┏━━

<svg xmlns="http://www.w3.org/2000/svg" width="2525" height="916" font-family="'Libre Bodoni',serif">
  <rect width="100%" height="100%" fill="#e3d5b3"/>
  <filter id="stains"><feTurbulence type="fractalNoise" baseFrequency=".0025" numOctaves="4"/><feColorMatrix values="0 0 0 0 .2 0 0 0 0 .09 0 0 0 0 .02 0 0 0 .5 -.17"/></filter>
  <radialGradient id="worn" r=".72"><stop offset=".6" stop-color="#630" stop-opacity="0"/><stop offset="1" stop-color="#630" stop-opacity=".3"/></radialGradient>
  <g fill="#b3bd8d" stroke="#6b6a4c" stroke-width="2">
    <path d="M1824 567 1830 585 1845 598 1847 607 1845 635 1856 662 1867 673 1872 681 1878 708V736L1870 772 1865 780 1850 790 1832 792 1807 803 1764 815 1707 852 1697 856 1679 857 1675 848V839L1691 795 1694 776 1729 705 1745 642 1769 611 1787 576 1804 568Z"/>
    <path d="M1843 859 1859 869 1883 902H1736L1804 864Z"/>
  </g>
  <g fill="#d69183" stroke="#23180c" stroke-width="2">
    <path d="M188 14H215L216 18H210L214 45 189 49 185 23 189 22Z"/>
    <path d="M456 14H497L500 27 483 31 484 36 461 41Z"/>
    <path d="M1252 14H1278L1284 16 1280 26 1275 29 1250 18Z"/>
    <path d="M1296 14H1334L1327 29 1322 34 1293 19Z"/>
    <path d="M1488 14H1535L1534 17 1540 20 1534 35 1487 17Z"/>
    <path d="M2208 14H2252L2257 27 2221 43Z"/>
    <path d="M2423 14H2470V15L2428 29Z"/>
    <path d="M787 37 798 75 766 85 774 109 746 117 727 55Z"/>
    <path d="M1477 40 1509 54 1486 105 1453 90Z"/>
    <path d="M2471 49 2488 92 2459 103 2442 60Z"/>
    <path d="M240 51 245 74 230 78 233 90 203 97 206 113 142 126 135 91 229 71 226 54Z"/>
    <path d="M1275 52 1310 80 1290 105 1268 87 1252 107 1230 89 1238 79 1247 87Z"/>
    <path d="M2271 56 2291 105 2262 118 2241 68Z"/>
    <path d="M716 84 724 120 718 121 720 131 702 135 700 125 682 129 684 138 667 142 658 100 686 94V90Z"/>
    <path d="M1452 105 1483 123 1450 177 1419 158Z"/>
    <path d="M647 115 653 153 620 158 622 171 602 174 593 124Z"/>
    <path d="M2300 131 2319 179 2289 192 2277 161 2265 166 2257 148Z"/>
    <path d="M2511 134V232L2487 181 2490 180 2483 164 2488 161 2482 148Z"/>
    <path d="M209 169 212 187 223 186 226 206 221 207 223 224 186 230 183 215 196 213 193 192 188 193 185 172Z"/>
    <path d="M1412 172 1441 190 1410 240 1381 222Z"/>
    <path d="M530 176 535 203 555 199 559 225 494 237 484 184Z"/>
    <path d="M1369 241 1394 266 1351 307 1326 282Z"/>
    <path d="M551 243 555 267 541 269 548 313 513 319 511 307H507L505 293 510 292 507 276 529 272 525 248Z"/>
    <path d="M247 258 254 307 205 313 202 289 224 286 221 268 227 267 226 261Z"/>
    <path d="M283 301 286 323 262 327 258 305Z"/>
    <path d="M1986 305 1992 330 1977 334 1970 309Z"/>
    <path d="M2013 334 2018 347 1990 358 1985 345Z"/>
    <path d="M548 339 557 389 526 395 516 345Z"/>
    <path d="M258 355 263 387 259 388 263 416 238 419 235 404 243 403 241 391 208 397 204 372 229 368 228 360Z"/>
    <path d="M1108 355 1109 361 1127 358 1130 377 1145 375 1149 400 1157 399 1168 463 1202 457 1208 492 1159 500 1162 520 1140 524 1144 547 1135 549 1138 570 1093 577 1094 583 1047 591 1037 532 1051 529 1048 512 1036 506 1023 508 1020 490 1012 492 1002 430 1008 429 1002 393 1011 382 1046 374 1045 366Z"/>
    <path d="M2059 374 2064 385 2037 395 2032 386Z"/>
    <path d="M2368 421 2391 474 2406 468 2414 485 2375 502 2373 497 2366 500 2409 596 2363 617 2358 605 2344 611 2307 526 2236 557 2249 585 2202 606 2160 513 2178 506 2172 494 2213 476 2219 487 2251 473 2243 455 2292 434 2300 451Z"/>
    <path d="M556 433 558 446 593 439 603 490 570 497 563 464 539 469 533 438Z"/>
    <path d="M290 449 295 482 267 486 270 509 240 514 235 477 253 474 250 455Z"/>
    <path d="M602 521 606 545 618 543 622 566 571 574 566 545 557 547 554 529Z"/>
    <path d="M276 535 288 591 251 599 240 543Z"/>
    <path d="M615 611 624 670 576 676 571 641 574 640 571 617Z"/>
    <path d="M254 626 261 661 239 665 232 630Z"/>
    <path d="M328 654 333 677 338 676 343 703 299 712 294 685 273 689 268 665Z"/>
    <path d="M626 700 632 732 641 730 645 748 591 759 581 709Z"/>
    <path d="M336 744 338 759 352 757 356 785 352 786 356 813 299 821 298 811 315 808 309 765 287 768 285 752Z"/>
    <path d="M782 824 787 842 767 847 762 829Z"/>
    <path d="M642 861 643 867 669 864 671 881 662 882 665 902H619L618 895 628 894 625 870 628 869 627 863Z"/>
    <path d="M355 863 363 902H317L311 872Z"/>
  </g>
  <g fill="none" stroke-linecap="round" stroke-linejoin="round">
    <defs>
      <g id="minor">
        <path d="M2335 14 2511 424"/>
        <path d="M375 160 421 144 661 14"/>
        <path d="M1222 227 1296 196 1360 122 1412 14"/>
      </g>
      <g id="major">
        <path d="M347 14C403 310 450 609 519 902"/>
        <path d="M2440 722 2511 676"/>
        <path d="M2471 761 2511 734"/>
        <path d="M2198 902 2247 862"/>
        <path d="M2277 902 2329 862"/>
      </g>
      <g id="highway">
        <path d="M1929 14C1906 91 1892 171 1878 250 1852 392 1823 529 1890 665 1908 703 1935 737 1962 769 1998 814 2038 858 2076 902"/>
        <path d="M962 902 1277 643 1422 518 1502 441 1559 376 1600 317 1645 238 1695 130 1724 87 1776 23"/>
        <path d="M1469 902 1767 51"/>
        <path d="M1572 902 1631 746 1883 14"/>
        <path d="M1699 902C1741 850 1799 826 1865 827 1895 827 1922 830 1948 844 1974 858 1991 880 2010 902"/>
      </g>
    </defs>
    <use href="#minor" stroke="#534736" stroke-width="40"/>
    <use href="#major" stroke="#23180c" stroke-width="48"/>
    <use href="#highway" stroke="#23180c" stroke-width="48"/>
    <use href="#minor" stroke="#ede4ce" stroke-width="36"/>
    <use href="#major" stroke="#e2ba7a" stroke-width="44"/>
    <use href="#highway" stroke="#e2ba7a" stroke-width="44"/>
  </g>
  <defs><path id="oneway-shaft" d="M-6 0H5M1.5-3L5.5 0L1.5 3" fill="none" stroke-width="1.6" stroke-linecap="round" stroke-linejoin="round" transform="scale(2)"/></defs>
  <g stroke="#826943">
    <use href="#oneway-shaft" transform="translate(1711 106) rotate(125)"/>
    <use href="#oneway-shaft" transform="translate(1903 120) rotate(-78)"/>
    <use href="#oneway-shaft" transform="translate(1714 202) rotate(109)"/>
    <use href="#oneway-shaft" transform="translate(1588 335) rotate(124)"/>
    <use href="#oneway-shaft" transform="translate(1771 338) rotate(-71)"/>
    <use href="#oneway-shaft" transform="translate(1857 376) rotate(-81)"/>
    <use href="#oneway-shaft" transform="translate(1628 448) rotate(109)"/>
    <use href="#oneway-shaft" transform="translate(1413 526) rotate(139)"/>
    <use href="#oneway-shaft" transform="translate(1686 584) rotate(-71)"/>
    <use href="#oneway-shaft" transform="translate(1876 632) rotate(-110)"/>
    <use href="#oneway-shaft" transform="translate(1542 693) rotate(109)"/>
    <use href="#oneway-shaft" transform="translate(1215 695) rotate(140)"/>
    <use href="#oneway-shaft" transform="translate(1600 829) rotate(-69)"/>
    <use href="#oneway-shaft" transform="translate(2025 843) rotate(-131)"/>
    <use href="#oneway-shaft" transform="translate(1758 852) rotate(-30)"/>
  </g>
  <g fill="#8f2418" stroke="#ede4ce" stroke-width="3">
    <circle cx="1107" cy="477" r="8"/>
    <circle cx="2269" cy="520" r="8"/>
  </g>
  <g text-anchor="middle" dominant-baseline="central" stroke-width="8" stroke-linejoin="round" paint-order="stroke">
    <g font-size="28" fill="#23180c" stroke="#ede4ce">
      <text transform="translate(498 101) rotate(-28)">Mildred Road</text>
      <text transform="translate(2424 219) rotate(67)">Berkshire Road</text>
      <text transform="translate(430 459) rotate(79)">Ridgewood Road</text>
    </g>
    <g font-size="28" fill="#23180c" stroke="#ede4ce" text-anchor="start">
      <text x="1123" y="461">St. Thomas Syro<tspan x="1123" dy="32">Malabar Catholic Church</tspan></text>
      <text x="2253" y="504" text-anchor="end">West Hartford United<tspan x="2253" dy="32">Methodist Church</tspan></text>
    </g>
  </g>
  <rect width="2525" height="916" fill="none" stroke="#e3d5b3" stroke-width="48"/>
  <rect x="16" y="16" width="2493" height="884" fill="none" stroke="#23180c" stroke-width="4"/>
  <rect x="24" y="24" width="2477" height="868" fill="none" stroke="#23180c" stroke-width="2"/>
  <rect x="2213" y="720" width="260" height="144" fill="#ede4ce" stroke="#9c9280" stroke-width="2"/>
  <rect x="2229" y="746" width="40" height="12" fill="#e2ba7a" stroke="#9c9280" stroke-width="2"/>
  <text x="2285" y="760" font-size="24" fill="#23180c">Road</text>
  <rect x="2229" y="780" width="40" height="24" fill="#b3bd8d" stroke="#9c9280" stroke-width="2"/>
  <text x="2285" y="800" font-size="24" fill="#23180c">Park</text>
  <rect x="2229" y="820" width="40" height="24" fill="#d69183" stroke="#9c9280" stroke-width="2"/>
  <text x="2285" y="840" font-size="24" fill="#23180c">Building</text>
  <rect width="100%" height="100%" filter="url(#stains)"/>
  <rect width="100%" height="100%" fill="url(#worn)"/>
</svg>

┗━━
┏━━

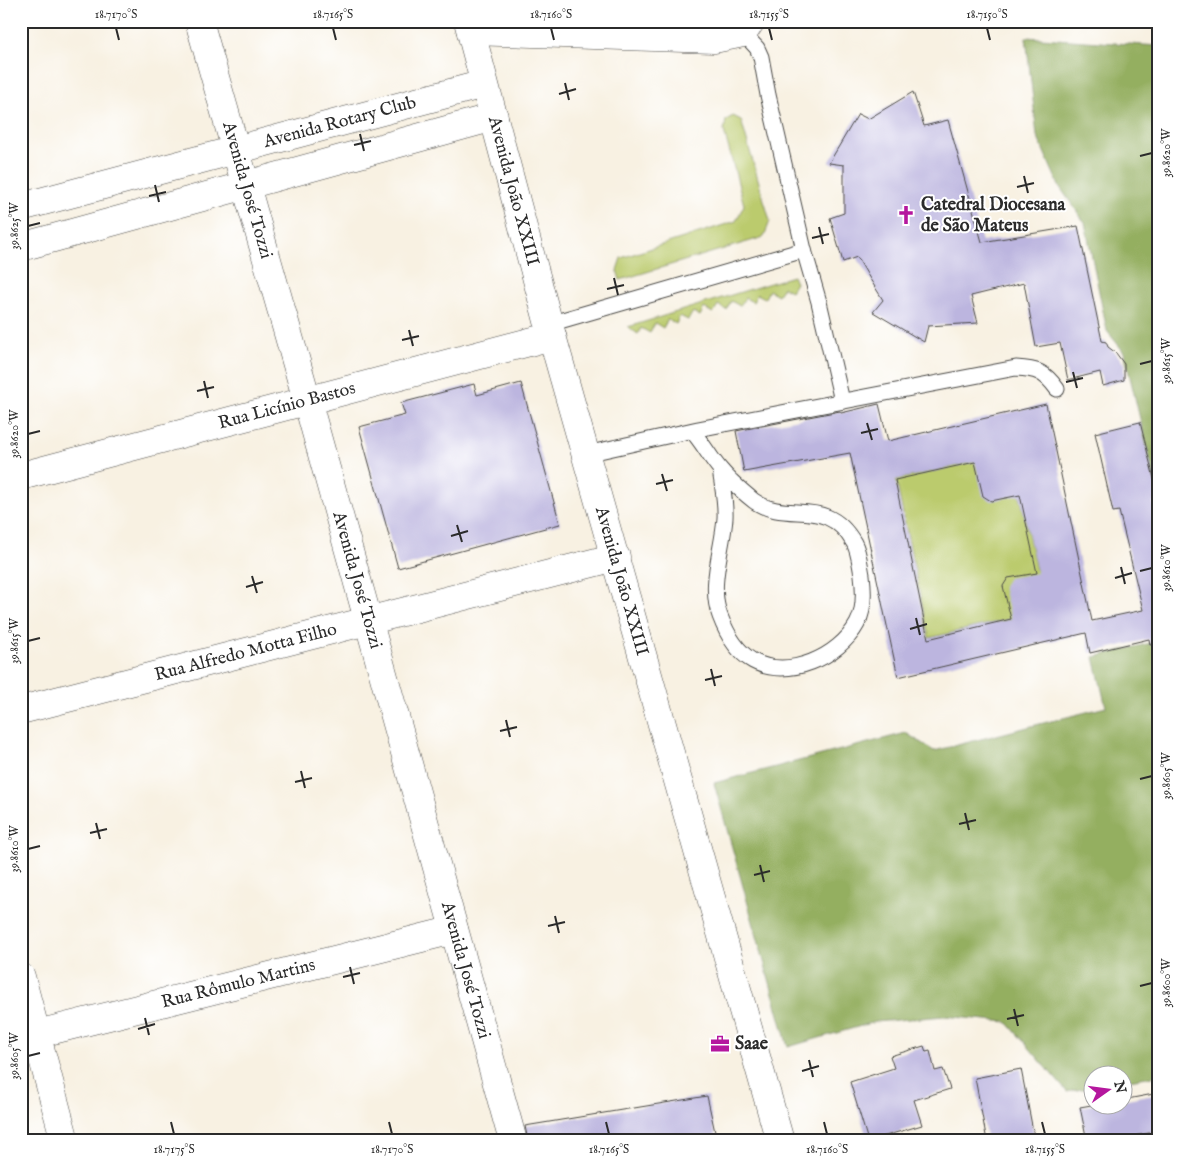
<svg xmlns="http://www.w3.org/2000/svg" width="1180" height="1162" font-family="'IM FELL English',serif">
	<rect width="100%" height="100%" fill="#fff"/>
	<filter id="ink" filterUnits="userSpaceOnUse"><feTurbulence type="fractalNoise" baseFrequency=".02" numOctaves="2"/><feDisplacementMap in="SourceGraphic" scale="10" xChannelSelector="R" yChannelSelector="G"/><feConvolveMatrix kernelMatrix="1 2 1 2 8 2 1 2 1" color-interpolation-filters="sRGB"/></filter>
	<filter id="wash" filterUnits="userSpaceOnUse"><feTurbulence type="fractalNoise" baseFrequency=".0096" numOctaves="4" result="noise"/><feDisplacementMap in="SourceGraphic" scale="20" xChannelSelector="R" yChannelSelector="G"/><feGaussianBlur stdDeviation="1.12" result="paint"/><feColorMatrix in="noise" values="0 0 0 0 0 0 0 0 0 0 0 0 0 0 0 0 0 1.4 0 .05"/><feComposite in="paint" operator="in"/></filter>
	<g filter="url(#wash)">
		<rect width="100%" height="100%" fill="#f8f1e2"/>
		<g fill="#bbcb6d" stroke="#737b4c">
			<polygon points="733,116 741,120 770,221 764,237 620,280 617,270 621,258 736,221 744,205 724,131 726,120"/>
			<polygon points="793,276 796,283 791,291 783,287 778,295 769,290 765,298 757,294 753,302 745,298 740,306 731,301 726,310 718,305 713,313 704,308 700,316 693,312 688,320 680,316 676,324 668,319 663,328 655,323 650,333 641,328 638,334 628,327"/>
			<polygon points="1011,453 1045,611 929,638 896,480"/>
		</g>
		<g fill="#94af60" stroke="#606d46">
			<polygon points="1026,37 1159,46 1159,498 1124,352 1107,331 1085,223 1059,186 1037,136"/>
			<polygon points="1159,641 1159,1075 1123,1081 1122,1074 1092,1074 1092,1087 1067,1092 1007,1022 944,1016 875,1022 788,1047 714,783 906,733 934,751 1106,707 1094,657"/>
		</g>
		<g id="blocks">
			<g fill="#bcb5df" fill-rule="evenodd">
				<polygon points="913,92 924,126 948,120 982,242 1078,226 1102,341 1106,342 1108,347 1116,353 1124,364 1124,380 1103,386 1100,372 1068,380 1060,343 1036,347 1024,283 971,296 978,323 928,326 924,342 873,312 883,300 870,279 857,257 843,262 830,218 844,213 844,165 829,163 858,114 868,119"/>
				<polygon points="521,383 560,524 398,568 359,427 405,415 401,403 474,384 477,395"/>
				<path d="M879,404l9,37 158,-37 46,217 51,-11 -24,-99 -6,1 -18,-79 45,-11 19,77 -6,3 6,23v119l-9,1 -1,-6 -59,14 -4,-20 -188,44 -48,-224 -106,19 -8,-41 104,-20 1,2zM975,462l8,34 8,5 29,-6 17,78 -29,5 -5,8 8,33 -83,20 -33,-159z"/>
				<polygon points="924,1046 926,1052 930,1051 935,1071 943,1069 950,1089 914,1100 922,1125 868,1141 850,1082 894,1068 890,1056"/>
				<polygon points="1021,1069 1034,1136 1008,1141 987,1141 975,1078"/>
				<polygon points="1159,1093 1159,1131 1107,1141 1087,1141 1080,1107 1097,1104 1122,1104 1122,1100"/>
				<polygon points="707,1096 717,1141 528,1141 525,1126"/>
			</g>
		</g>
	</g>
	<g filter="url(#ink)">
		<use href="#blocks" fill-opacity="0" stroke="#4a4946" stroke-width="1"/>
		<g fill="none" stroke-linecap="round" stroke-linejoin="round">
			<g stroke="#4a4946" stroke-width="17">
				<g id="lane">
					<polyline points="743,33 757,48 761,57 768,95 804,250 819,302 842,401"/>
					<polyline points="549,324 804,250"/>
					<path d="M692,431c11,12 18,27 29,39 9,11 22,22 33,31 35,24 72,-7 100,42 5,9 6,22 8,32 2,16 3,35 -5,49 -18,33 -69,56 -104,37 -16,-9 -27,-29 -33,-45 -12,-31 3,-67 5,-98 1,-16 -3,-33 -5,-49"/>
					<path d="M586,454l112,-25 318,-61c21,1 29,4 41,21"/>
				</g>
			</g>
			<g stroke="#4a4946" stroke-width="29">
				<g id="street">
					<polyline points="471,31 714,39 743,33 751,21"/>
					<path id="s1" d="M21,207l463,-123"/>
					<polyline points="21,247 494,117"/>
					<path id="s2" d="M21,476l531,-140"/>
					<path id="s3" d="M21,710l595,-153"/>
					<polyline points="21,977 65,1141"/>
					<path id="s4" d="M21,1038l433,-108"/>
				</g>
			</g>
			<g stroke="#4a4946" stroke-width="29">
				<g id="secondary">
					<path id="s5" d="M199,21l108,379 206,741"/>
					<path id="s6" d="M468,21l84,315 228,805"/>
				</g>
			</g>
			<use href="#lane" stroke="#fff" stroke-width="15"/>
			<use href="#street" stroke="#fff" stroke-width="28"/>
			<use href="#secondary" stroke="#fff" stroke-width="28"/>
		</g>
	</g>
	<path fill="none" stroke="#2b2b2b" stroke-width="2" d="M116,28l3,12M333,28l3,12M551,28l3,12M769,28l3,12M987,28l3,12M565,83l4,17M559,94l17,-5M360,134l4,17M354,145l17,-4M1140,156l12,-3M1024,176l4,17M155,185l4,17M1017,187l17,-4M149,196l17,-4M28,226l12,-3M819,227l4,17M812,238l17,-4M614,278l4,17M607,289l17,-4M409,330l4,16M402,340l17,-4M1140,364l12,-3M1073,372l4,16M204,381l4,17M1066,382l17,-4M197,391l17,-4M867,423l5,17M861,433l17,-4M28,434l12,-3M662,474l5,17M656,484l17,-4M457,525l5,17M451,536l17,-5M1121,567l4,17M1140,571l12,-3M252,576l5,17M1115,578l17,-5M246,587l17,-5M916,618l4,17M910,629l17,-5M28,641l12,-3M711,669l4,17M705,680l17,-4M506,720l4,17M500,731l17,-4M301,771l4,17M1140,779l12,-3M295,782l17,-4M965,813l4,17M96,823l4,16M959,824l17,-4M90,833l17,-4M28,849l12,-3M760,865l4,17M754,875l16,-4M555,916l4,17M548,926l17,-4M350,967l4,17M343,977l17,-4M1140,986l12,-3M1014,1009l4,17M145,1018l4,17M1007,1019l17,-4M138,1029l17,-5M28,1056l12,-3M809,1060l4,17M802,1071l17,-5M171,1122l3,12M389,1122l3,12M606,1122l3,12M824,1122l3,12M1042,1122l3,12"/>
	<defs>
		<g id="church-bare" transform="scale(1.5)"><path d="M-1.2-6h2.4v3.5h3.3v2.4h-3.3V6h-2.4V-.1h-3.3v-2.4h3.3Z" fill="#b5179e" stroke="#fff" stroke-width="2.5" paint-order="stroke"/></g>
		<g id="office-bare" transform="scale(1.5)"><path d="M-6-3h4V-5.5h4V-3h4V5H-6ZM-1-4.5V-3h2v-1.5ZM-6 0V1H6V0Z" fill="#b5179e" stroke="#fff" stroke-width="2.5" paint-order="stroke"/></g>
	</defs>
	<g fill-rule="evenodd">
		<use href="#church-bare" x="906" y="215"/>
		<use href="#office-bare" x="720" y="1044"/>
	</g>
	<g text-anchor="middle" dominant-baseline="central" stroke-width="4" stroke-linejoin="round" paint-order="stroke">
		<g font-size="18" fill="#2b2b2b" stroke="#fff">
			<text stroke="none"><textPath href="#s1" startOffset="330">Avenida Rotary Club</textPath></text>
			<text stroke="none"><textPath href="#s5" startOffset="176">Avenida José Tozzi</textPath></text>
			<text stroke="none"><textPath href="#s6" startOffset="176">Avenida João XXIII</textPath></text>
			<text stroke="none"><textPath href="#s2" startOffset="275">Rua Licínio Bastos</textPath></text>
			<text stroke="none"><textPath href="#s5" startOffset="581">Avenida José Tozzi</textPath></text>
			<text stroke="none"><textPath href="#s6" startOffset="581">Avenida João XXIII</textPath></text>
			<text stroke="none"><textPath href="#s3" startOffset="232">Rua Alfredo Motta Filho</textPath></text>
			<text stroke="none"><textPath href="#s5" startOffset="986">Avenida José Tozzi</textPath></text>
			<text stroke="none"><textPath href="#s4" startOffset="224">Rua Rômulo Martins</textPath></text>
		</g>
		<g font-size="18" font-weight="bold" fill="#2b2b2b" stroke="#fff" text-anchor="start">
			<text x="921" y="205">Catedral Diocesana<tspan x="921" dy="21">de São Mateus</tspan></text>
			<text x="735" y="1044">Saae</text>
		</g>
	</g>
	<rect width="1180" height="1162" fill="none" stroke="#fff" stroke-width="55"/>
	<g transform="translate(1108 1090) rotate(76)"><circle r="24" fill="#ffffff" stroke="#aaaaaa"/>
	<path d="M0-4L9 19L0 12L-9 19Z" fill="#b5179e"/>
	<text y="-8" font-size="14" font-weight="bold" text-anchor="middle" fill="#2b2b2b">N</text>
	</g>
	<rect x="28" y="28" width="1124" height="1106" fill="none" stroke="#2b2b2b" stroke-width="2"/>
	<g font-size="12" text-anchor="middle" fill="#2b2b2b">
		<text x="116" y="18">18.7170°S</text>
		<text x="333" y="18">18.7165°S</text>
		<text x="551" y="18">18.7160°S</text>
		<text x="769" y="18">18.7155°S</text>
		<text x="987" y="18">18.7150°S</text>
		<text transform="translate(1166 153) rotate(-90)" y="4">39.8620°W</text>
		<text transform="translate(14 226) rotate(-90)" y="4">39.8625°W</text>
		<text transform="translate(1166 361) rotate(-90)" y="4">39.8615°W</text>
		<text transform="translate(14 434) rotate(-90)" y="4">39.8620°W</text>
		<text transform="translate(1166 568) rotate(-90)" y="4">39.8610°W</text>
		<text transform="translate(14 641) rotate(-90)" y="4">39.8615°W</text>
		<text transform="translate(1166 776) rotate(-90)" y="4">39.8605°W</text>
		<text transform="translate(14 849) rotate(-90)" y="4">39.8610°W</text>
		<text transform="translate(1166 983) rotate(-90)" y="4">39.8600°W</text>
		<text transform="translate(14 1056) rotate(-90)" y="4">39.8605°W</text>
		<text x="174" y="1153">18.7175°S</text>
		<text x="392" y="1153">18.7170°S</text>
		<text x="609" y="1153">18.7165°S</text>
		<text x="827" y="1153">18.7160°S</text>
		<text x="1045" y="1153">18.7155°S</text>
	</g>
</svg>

┗━━

**INSTRUCTIONS FOR THE TASK**
Look through the entries above; copy every line holding the string "feDisplacementMap".

**REPLY TO THE TASK**
	<filter id="ink" filterUnits="userSpaceOnUse"><feTurbulence type="fractalNoise" baseFrequency=".02" numOctaves="2"/><feDisplacementMap in="SourceGraphic" scale="10" xChannelSelector="R" yChannelSelector="G"/><feConvolveMatrix kernelMatrix="1 2 1 2 8 2 1 2 1" color-interpolation-filters="sRGB"/></filter>
	<filter id="wash" filterUnits="userSpaceOnUse"><feTurbulence type="fractalNoise" baseFrequency=".0096" numOctaves="4" result="noise"/><feDisplacementMap in="SourceGraphic" scale="20" xChannelSelector="R" yChannelSelector="G"/><feGaussianBlur stdDeviation="1.12" result="paint"/><feColorMatrix in="noise" values="0 0 0 0 0 0 0 0 0 0 0 0 0 0 0 0 0 1.4 0 .05"/><feComposite in="paint" operator="in"/></filter>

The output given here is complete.